The first time an entry on a leaf page is inserted or modified, WiredTiger adds a WT_PAGE_MODIFY
structure to the corresponding WT_PAGE
in the cache. For a row-store leaf page the WT_PAGE_MODIFY
tracks changes using an array of WT_UPDATE
pointers with one element for each KV pair on the leaf page. When WiredTiger updates an entry, it inserts a WT_UPDATE
in this array. If there are multiple updates to the same item, WiredTiger chains them together in a linked list. When a record is deleted, WiredTiger adds an update with a special tombstone value. WiredTiger stores newly inserted elements in a similar array of skip lists represented by WT_INSERT
structures. There is a separate skiplist for the gap between each pair of keys on the page, as well as skiplists for the gaps between the beginning and end of the page and the first and last keys, respectively.
For a column-store leaf page the WT_PAGE_MODIFY
structure tracks changes using a pair of skip lists, one for appended items and one for updated items.
Almost all operations on these data structures are lock-free, allowing a high level of concurrency in the cache.
The amount of memory used by the WiredTiger cache is controlled by the cache_size
configuration parameter, which defaults to 100 MB. (Note that MongoDB sets the cache size, by default, to be half the size of RAM.) WiredTiger does not explicitly manage this memory, relying instead on the C memory allocator to acquire and free memory as needed. Since the cache is allocated from the heap, evicting data from the cache simply returns the memory to the allocator; it does not reduce the application's memory footprint.
The WiredTiger cache is only used for Btree data, including associated in-memory structures such as indexes, insert lists, and update chains. Other WiredTiger data structures, such as dhandles, cursors, and sessions, are not considered part of the cache and do not count against the cache size. Similarly, memory used to read in and write out the on-disk representations of Btree pages is not cached; it is only allocated temporarily during the I/O operation and while the data is converted to or from the on-disk format.

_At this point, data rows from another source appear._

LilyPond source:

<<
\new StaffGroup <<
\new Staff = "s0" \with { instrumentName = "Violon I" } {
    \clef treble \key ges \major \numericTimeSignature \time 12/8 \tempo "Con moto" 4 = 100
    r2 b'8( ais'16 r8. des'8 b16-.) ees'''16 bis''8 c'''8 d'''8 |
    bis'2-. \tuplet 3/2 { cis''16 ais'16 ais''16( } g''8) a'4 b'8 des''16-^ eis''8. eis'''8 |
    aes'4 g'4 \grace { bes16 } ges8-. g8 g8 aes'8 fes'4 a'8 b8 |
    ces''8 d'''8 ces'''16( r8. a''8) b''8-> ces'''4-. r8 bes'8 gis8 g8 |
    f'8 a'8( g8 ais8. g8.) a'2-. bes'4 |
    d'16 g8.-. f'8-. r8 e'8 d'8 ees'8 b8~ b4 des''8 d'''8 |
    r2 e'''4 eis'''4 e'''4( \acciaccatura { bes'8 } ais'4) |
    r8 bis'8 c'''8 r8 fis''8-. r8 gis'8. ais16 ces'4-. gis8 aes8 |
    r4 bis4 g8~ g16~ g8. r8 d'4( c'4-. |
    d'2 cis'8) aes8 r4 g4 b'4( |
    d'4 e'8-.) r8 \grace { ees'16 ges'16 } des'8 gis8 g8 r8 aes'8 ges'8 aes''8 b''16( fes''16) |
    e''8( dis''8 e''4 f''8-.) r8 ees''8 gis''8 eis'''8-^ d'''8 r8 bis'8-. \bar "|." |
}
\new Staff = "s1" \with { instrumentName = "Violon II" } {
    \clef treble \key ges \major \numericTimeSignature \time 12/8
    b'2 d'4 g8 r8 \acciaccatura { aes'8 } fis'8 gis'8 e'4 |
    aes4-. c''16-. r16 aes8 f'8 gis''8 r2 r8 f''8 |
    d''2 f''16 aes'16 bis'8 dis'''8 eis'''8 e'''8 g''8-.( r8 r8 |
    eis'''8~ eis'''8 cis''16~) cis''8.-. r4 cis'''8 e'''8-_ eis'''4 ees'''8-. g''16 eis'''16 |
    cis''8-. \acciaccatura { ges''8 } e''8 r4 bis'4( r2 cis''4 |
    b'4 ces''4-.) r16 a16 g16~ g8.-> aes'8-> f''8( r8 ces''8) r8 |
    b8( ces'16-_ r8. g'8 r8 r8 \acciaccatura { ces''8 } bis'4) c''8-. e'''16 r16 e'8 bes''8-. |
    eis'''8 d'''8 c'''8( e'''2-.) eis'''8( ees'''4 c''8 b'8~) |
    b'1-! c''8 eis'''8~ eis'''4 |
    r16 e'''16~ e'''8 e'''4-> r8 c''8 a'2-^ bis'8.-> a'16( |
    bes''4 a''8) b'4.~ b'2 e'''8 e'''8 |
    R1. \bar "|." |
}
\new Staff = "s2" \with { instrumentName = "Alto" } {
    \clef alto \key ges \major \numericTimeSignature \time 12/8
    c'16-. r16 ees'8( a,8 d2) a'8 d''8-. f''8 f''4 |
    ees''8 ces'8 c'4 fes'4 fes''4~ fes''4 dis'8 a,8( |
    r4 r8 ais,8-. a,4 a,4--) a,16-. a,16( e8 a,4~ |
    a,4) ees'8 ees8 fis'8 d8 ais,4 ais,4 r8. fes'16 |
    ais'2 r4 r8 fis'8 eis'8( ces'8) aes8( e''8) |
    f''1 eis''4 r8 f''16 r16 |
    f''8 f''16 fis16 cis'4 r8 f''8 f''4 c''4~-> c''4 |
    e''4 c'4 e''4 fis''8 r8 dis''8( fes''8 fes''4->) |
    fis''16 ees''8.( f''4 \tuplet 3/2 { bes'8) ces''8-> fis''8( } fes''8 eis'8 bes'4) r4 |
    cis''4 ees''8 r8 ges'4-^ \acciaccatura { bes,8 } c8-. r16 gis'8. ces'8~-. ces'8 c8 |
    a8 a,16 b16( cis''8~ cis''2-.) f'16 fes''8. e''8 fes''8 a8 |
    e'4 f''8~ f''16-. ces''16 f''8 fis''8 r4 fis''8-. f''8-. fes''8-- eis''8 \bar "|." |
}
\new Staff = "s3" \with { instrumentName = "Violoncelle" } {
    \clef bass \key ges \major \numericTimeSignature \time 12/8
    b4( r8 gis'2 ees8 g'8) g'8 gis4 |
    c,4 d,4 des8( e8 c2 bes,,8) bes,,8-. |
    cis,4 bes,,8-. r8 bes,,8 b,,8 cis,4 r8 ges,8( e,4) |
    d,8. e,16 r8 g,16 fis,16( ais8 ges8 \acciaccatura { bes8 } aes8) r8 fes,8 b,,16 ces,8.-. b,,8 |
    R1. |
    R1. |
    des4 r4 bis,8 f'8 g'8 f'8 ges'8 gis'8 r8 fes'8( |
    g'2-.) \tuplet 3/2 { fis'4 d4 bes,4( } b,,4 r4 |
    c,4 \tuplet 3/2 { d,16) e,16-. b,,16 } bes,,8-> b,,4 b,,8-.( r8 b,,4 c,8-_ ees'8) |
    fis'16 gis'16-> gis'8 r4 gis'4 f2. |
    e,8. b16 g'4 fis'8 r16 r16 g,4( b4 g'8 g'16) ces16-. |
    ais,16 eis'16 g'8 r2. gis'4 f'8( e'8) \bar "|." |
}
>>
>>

WiredTiger supports sharing a single cache among multiple databases within a process. Normally if a process opens connections to multiple different databases, each connection would use a separate fixed-size cache. With a shared cache, WiredTiger dynamically partitions a fixed amount of cache space between participating connections.
When shared caching is enabled, WiredTiger creates a cache pool server thread to manage the shared cache. It also allocates a global WT_CACHE_POOL
structure, which stores settings and statistics for the shared cache. These settings include a minimum and maximum cache size for connections participating in the shared cache.
The cache pool server thread wakes up periodically and adjusts the sizes of the individual per-connection caches. Adjustments are based on a pressure metric for each cache computed using a weighted average of the amount of data read into the cache (i.e., cache misses) and how often applications threads have evicted data from the cache or waited while performing eviction. If a cache has higher pressure than average and is not yet at the maximum size, WiredTiger grows that cache. Conversely, if a cache has low pressure, WiredTiger shrinks it, subject to the minimum cache size. To change the size of a cache, the cache pool server simply changes the cache size parameters in the corresponding WT_CACHE
structure. WiredTiger's eviction code will adjust the amount of data in the cache accordingly.